It would be over a month before he was cleared for football activities, and Greenspan would have to ease into action for his first varsity season on the gridiron.
“Especially that team last year was so good, and I didn’t get the chance to be out there right away, and I was recovering,” Greenspan said. “And also being tentative when you’re hitting someone.”
So, it would take a year before Greenspan and Leder were both full-fledged starters like they were on the baseball diamond in 2019. It wasn’t just the injury that slowed Greenspan’s bid for playing time in 2023. He also happened to be playing behind the best linebacker duo in Serra history in Jabari Mann and Danny Niu.
“I looked up to guys like Jabari and Danny, who were linebackers, and I was like: ‘That’s kind of what I want to be like when I’m a senior,’” Greenspan said.
Not only did Greenspan crack the starting lineup this year at linebacker, he suited up for every game, and missed just one due to a minor injury. He said he is still considering playing baseball in the spring, but is entertaining notions of switching to golf, a sport in which his former San Mateo National teammate, Formosa, is seeing great success as an NCAA Division I commit to Columbia University.

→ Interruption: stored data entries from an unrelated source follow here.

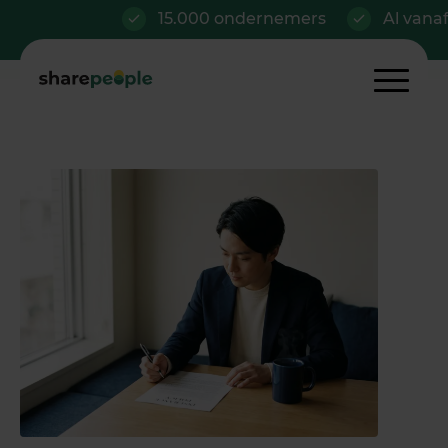
15.000 ondernemers
Al vanaf €42/mn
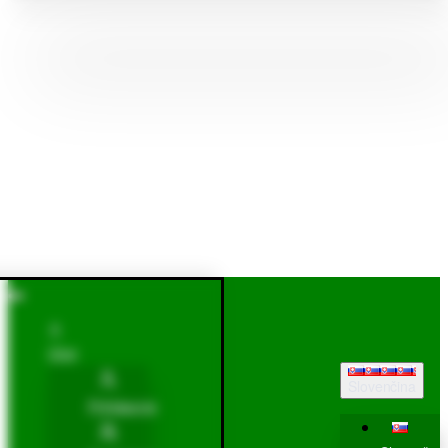
Účet
Slovenčina
Prihlásenie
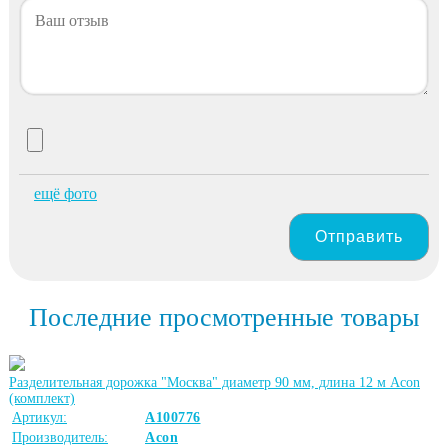
ещё фото
Отправить
Последние просмотренные товары
Разделительная дорожка "Москва" диаметр 90 мм, длина 12 м Acon
(комплект)
Артикул:
А100776
Производитель:
Acon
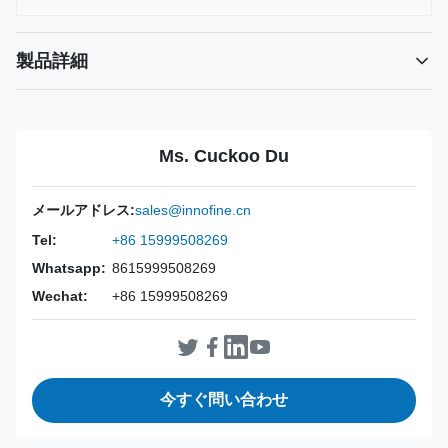
製品詳細
Power Source:
マニュアル
Material:
316L ステンレス鋼
Ms. Cuckoo Du
Warranty:
2年
Inst Class:
クラスI
メールアドレス:
sales@innofine.cn
Certificate:
CE、ISO 13485、FDA 認定
Tel:
+86 15999508269
Sterilization
消毒またはオートクレーブ
Whatsapp:
8615999508269
Method:
Wechat:
+86 15999508269
今すぐ問い合わせ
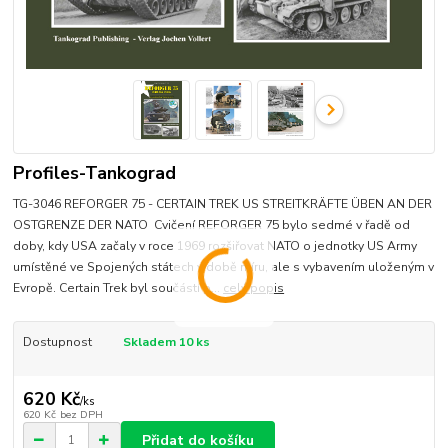
Profiles-Tankograd
TG-3046 REFORGER 75 - CERTAIN TREK US STREITKRÄFTE ÜBEN AN DER
OSTGRENZE DER NATO Cvičení REFORGER 75 bylo sedmé v řadě od
doby, kdy USA začaly v roce 1969 rozšiřovat NATO o jednotky US Army
umístěné ve Spojených státech v době míru, ale s vybavením uloženým v
Evropě. Certain Trek byl součástí p...
celý popis
Dostupnost
Skladem 10 ks
620 Kč
/
ks
620 Kč
bez DPH
Přidat do košíku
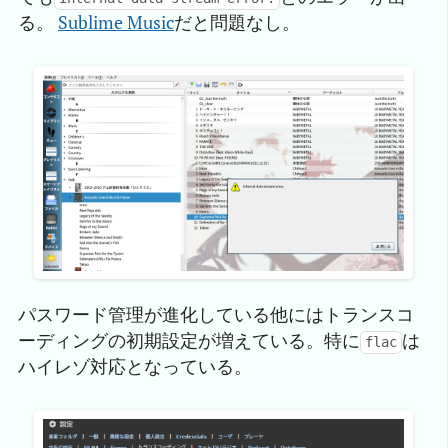
る。
Sublime Music
だと問題なし。
パスワード管理が進化している他にはトランスコ
ーディングの初期設定が増えている。特に
は
flac
ハイレゾ対応となっている。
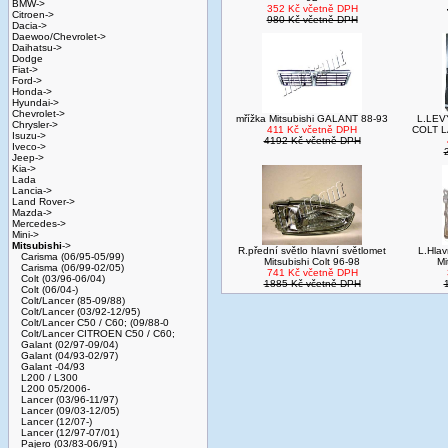
BMW->
352 Kč včetně DPH
Citroen->
980 Kč včetně DPH
Dacia->
Daewoo/Chevrolet->
Daihatsu->
Dodge
Fiat->
Ford->
Honda->
Hyundai->
Chevrolet->
mřížka Mitsubishi GALANT 88-93
L.LEVÝ
Chrysler->
411 Kč včetně DPH
COLT L
Isuzu->
4192 Kč včetně DPH
Iveco->
Jeep->
Kia->
Lada
Lancia->
Land Rover->
Mazda->
Mercedes->
Mini->
Mitsubishi
->
R.přední světlo hlavní světlomet
L.Hlav
Carisma (06/95-05/99)
Mitsubishi Colt 96-98
Mi
Carisma (06/99-02/05)
741 Kč včetně DPH
Colt (03/96-06/04)
1885 Kč včetně DPH
Colt (06/04-)
Colt/Lancer (85-09/88)
Colt/Lancer (03/92-12/95)
Colt/Lancer C50 / C60; (09/88-0
Colt/Lancer CITROEN C50 / C60;
Galant (02/97-09/04)
Galant (04/93-02/97)
Galant -04/93
L200 / L300
L200 05/2006-
Lancer (03/96-11/97)
Lancer (09/03-12/05)
Lancer (12/07-)
Lancer (12/97-07/01)
Pajero (03/83-06/91)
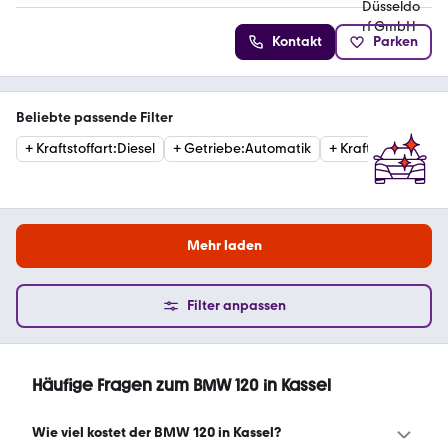
Kontakt
Parken
Beliebte passende Filter
+
Kraftstoffart
:
Diesel
+
Getriebe
:
Automatik
+
Kraftstoffart
:
Ben
Mehr laden
Filter anpassen
Häufige Fragen zum BMW 120 in Kassel
Wie viel kostet der BMW 120 in Kassel?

Leder navigated away from baseball soon after the summer of 2019. He did try out for the Serra team as a freshman but, admittedly, wasn’t in baseball shape as he hadn’t played for two years. Getting cut from the freshman baseball team turned out to be a blessing in disguise, as he got scooped up by the Serra track-and-field team.
“I actually really wanted to quit at first,” Leder said of finding his way to the throwing pits. “I was not very good. It was making me really frustrated.”
Serra track coaches Jim Marheineke and Elijah Folau implored him to stay with it. Now, he’s glad he did. His relationship with Folau served him on the gridiron as well, as Folau is also an assistant football coach who oversees the line.
As a thrower, Leder has emerged as one half of Serra’s two-headed monster. Senior Luke Lewis is the reigning two-time CCS champion in shot put. While Leder had a disappointing end to his junior year by not making the CCS cut, he did become the second Serra thrower to make the podium his sophomore year, taking fourth place in CCS in the spring of 2023.
“Coach Marheineke and Coach Folau just kept me in it,” Leder said. “And now I love doing it.”
That’s kind of how I feel about “Physical Graffiti.” It was never one of my favorite Zeppelin albums. (I still rate “I” through “IV” ahead of it, with “Houses of the Holy” my all-time favorite.) The double-album excess of “Physical Graffiti” has indeed always seemed like heavy lifting to me. It’s worth staying in it, though, if only for “Ten Years Gone.”
Hopefully, I’ll catch up with Leder, Greenspan, and the boys from San Mateo National in five more years when the 2019 Nor Cal team is officially ten years gone. In the meantime, I will continue to treasure that autographed ball, a ball that, yes indeed, still lives on my desk.